In commemoration of the 100th anniversary of a historic vote held in the New Jersey Legislature, Speaker Craig Coughlin (D-Middlesex) called for a ceremonial vote in the Assembly on Monday. Assembly members symbolically voted in support of the 19th Amendment through a resolution (ACR-127/SCR-39) commemorating its passage a century ago.

The 19th Amendment, granting women the right to vote in America, was ratified in New Jersey on February 9, 1920 and became national law just a little over six months later. Three-fourths of all states must ratify a Constitutional amendment for it to become law, and New Jersey was the 29th state to do so.

Not only do women now comprise a substantial portion of voters in our state, but present-day residents are represented by dozens of women lawmakers in the State Legislature – many of whom participated in Monday’s ceremonial vote.

“Our state has come a long way since that historic vote one hundred years ago,” said Speaker Coughlin. “The Assembly wanted to honor that historic moment and its impact on the women throughout our country. On days like this, it’s important to remember the efforts of the suffragists who courageously and persistently fought for the equality women deserved.”

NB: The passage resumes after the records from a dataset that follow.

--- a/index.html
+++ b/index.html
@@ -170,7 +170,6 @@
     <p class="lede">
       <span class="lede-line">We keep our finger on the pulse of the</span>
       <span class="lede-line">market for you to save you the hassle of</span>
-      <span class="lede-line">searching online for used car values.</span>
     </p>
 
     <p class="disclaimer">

Some of the notable New Jersey suffragists who helped advocate for voting rights were Antoinette Brown Blackwell and Alice Paul. Blackwell was one of the first suffragists in New Jersey to vote in the 1920 presidential election, while the first annual “Alice Paul Day” – as designated by a legislative resolution – was just celebrated on January 11.

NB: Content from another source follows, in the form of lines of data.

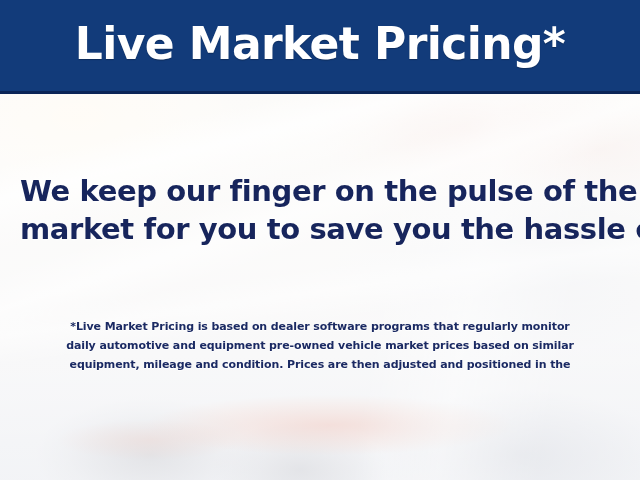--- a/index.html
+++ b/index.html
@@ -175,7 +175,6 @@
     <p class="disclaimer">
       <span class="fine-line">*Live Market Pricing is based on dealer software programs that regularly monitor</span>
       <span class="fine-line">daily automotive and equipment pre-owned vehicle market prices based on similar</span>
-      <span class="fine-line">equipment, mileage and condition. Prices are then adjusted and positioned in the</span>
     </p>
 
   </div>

“We must and will continue to pass legislation addressing the issues that affect women throughout our state,” said Speaker Coughlin. “During the previous legislative session, we passed bills to improve pay equity, maternal health outcomes, family planning services, workplace protections and more on behalf of women – and we won’t stop there. Today was a way to honor history and renew our commitment to equality in New Jersey.”